Records provided

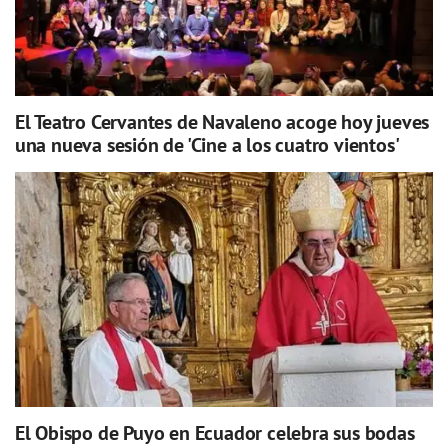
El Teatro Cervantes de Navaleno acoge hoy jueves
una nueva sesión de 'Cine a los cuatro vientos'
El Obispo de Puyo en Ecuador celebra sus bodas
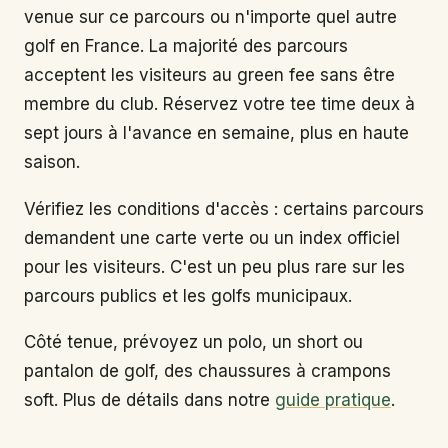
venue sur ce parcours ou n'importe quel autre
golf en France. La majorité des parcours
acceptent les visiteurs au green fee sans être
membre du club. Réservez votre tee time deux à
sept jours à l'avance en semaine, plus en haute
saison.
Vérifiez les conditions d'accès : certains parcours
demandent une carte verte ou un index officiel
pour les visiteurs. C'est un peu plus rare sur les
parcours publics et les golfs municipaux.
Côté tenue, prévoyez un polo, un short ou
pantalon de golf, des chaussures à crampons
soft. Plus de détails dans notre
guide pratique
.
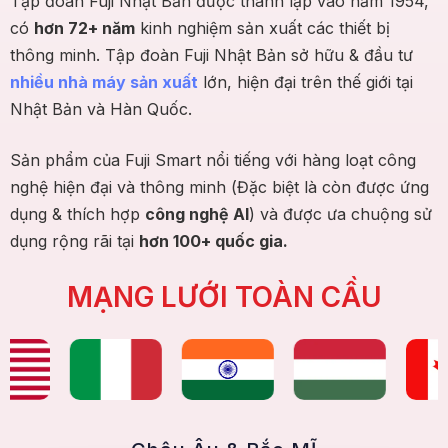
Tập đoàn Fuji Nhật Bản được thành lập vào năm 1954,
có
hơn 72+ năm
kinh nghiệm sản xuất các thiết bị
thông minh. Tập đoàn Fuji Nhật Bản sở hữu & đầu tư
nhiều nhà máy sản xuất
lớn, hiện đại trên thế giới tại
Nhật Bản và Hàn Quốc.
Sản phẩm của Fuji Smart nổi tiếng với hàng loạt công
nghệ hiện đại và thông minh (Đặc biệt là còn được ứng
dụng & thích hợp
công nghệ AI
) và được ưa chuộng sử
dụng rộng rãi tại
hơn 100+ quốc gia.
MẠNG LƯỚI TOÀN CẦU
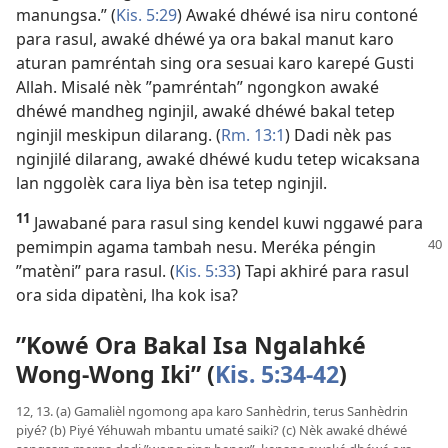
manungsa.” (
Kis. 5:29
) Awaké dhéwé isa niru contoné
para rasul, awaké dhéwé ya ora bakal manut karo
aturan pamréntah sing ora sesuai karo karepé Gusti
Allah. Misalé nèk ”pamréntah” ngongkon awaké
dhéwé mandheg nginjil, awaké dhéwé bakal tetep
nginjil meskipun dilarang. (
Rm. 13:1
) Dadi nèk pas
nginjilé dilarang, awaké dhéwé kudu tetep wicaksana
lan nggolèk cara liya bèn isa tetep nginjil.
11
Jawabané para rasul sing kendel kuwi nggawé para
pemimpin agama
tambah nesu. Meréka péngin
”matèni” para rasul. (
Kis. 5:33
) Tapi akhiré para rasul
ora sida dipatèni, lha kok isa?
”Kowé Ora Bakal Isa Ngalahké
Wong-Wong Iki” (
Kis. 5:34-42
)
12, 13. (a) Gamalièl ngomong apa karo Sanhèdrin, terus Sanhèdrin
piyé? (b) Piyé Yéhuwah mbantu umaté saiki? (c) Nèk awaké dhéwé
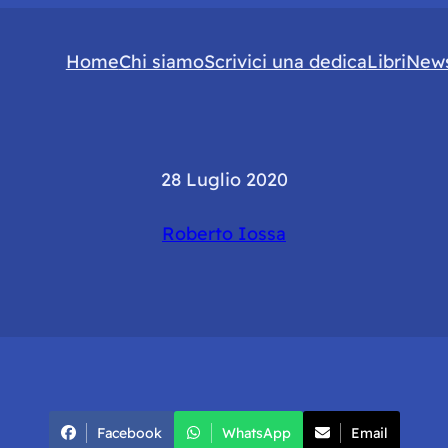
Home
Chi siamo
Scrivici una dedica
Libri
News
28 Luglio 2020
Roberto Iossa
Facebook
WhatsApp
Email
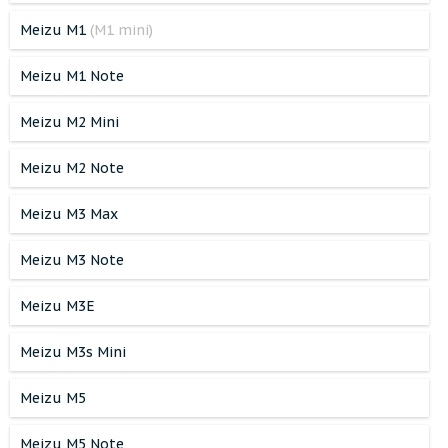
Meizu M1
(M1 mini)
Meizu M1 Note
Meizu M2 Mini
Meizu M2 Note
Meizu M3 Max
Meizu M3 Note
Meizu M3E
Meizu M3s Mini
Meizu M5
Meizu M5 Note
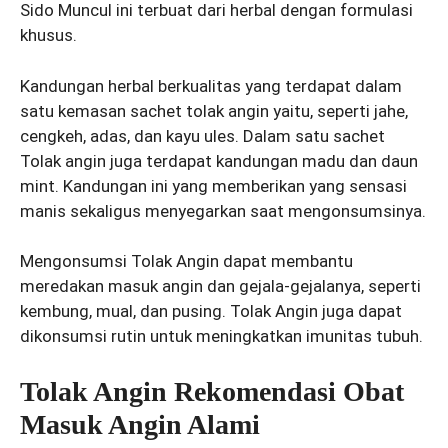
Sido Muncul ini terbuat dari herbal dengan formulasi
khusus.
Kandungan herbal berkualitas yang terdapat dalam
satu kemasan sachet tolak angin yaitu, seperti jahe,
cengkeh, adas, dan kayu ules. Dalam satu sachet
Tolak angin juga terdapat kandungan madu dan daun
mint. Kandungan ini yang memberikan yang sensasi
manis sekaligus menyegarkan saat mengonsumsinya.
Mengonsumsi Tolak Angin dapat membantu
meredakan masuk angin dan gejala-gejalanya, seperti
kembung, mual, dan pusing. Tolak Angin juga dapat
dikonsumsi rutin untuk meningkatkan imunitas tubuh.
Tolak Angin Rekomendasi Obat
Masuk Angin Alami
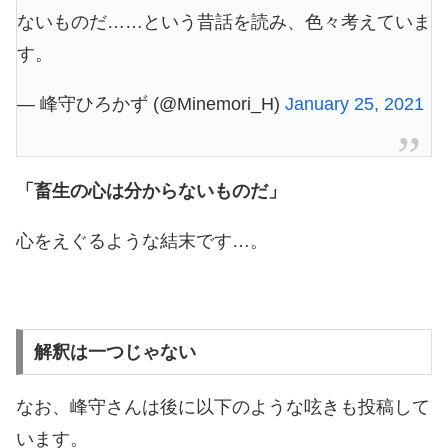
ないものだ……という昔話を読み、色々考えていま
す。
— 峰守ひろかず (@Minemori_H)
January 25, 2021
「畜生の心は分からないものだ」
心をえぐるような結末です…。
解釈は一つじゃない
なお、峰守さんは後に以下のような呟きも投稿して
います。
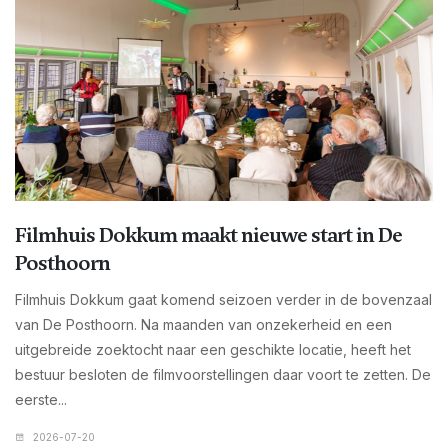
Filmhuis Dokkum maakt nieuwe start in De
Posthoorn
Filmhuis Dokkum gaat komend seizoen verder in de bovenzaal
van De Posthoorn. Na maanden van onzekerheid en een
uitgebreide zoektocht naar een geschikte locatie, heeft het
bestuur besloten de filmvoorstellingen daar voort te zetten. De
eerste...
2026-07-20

Work instruction
Repeat only the lines between the top of the entries above and the line containing "Vérifiez les conditions", both ends included, without the pictures.

Finished task
El Teatro Cervantes de Navaleno acoge hoy jueves
una nueva sesión de 'Cine a los cuatro vientos'
El Obispo de Puyo en Ecuador celebra sus bodas
venue sur ce parcours ou n'importe quel autre
golf en France. La majorité des parcours
acceptent les visiteurs au green fee sans être
membre du club. Réservez votre tee time deux à
sept jours à l'avance en semaine, plus en haute
saison.
Vérifiez les conditions d'accès : certains parcours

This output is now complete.